What the task requires:
Write out the data word for word and drop any picture you find.

......

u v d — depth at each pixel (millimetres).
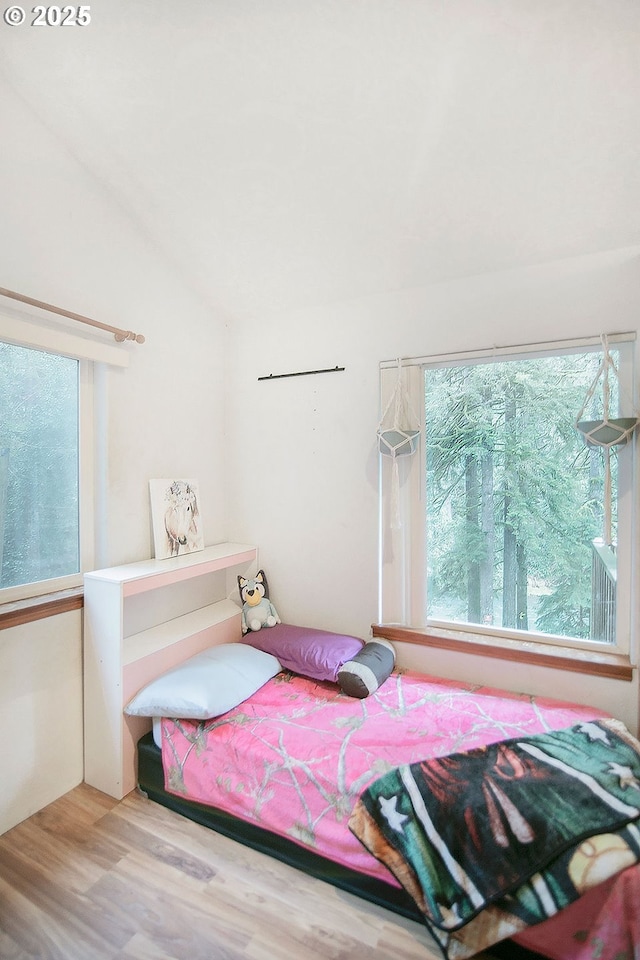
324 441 2355
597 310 1774
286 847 1400
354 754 1428
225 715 1680
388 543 2180
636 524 1715
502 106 1342
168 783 1622
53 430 1806
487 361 2021
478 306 1984
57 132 1684
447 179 1599
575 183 1531
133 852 1451
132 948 1139
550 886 1004
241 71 1362
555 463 1948
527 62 1223
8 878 1346
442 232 1813
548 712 1667
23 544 1710
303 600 2428
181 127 1575
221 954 1125
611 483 1792
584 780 1195
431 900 1079
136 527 2094
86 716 1791
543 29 1143
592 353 1869
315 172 1661
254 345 2574
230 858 1434
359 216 1812
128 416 2047
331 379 2334
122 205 1981
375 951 1138
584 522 1898
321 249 2014
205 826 1576
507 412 2035
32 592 1724
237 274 2275
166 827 1569
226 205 1883
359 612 2273
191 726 1634
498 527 2061
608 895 987
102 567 1961
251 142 1585
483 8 1119
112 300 1962
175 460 2314
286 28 1231
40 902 1267
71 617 1765
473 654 1966
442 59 1247
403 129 1456
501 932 1028
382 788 1258
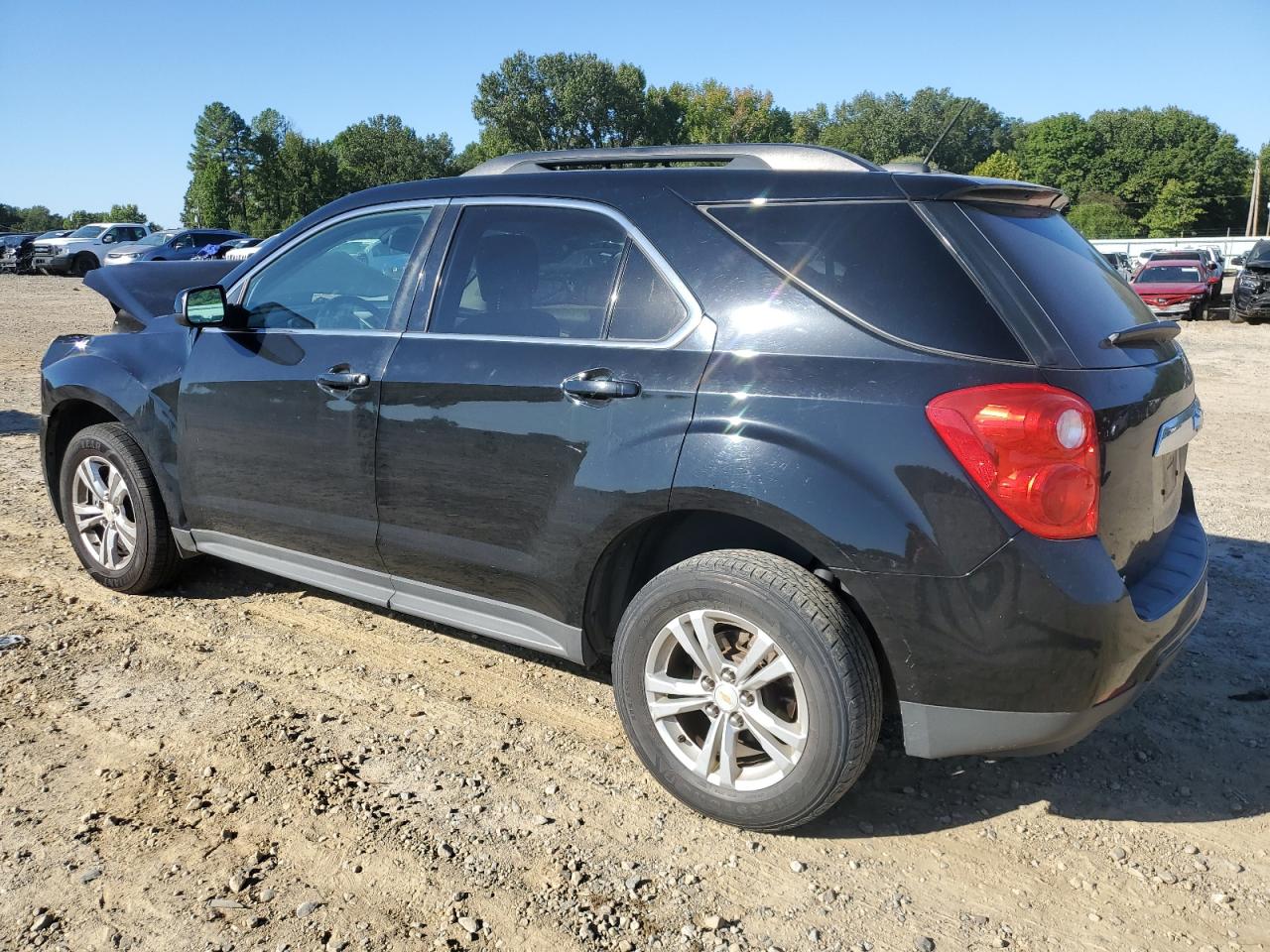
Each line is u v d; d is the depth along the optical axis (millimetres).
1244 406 10406
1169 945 2322
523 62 82000
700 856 2635
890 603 2406
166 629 4027
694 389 2656
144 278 4648
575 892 2475
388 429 3262
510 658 3836
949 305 2445
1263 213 96875
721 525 2992
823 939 2332
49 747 3094
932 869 2598
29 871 2502
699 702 2727
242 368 3697
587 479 2809
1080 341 2459
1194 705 3494
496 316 3141
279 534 3705
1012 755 2502
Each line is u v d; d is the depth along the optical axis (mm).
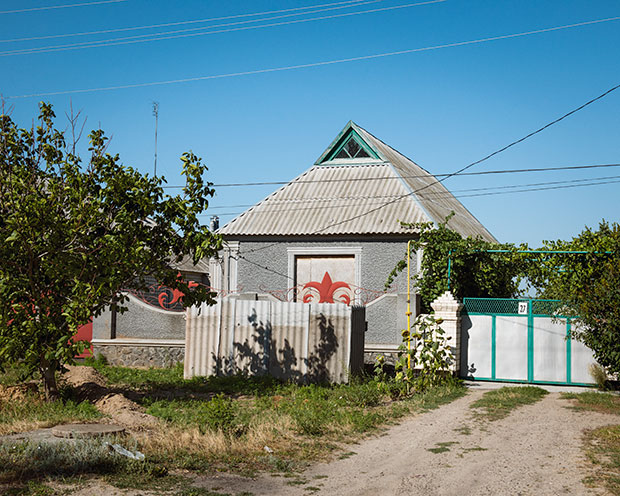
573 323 15586
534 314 16781
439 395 14586
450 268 17969
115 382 15312
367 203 22453
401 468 8297
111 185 12180
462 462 8625
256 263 22391
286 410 11883
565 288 16672
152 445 8781
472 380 17047
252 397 13898
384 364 17812
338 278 21609
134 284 13383
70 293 12234
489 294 18672
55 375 12969
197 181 13047
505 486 7449
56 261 11484
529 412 12500
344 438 10086
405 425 11344
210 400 13047
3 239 11172
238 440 9336
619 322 13992
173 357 19094
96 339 19531
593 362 16188
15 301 11672
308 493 7070
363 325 17219
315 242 21766
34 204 11070
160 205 12766
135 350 19266
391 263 20750
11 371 15164
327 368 16094
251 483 7383
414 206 21750
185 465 7906
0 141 12250
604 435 10148
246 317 16656
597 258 16688
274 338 16375
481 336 17094
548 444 9680
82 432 9000
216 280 22688
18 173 11875
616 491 7168
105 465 7590
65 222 11695
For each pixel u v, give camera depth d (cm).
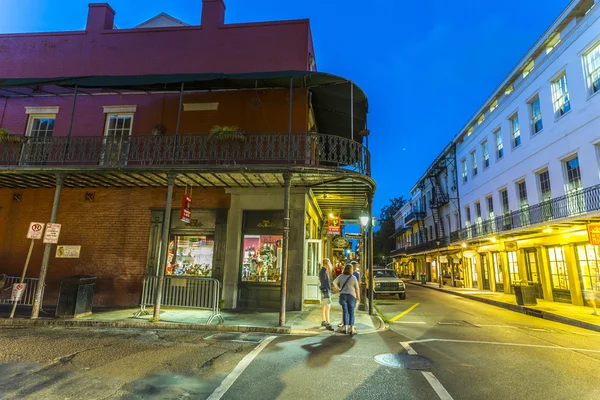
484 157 2264
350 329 788
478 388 442
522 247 1723
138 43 1235
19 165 995
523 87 1747
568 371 522
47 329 786
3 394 395
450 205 2881
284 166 899
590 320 991
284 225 877
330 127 1395
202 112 1150
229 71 1180
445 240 2936
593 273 1292
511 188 1861
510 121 1895
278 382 452
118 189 1169
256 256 1116
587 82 1304
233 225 1119
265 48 1184
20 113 1216
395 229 5681
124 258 1123
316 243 1273
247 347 639
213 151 1084
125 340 677
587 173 1286
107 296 1100
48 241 912
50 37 1266
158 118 1162
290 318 935
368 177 988
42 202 1178
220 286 1080
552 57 1506
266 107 1126
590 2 1390
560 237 1449
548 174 1551
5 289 1010
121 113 1188
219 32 1216
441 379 474
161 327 822
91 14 1283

......

Output of the task:
u v d — depth at each pixel (millimetres).
324 441 2355
597 310 1774
286 847 1400
354 754 1428
225 715 1680
388 543 2180
636 524 1715
502 106 1342
168 783 1622
53 430 1806
487 361 2021
478 306 1984
57 132 1684
447 179 1599
575 183 1531
133 852 1451
132 948 1139
550 886 1004
241 71 1362
555 463 1948
527 62 1223
8 878 1346
442 232 1813
548 712 1667
23 544 1710
303 600 2428
181 127 1575
221 954 1125
611 483 1792
584 780 1195
431 900 1079
136 527 2094
86 716 1791
543 29 1143
592 353 1869
315 172 1661
254 345 2574
230 858 1434
359 216 1812
128 416 2047
331 379 2334
122 205 1981
375 951 1138
584 522 1898
321 249 2014
205 826 1576
507 412 2035
32 592 1724
237 274 2275
166 827 1569
226 205 1883
359 612 2273
191 726 1634
498 527 2061
608 895 987
102 567 1961
251 142 1585
483 8 1119
112 300 1962
175 460 2314
286 28 1231
40 902 1267
71 617 1765
473 654 1966
442 59 1247
403 129 1456
501 932 1028
382 788 1258
Each line is u v d; d is the depth along the optical axis (millimetres).
1244 406 10406
1169 945 2322
523 62 82000
700 856 2635
890 603 2406
166 629 4027
694 389 2656
144 278 4648
575 892 2475
388 429 3262
510 658 3836
949 305 2445
1263 213 96875
721 525 2992
823 939 2332
49 747 3094
932 869 2598
29 871 2502
699 702 2727
242 368 3697
587 479 2809
1080 341 2459
1194 705 3494
496 316 3141
279 534 3705
1012 755 2502
Each line is u v d; d is the depth along the optical axis (mm).
573 323 15586
534 314 16781
439 395 14586
450 268 17969
115 382 15312
367 203 22453
401 468 8297
111 185 12180
462 462 8625
256 263 22391
286 410 11883
565 288 16672
152 445 8781
472 380 17047
252 397 13898
384 364 17812
338 278 21609
134 284 13383
70 293 12234
489 294 18672
55 375 12969
197 181 13047
505 486 7449
56 261 11484
529 412 12500
344 438 10086
405 425 11344
210 400 13047
3 239 11172
238 440 9336
619 322 13992
173 357 19094
96 339 19531
593 362 16188
15 301 11672
308 493 7070
363 325 17219
315 242 21766
34 204 11070
160 205 12766
135 350 19266
391 263 20750
11 371 15164
327 368 16094
251 483 7383
414 206 21750
185 465 7906
0 141 12250
604 435 10148
246 317 16656
597 258 16688
274 338 16375
481 336 17094
548 444 9680
82 432 9000
216 280 22688
18 173 11875
616 491 7168
105 465 7590
65 222 11695
For each pixel u v, give camera depth d (cm).
484 157 2264
350 329 788
478 388 442
522 247 1723
138 43 1235
19 165 995
523 87 1747
568 371 522
47 329 786
3 394 395
450 205 2881
284 166 899
590 320 991
284 225 877
330 127 1395
202 112 1150
229 71 1180
445 240 2936
593 273 1292
511 188 1861
510 121 1895
278 382 452
118 189 1169
256 256 1116
587 82 1304
233 225 1119
265 48 1184
20 113 1216
395 229 5681
124 258 1123
316 243 1273
247 347 639
213 151 1084
125 340 677
587 173 1286
107 296 1100
48 241 912
50 37 1266
158 118 1162
290 318 935
368 177 988
42 202 1178
220 286 1080
552 57 1506
266 107 1126
590 2 1390
560 237 1449
548 174 1551
5 289 1010
121 113 1188
219 32 1216
441 379 474
161 327 822
91 14 1283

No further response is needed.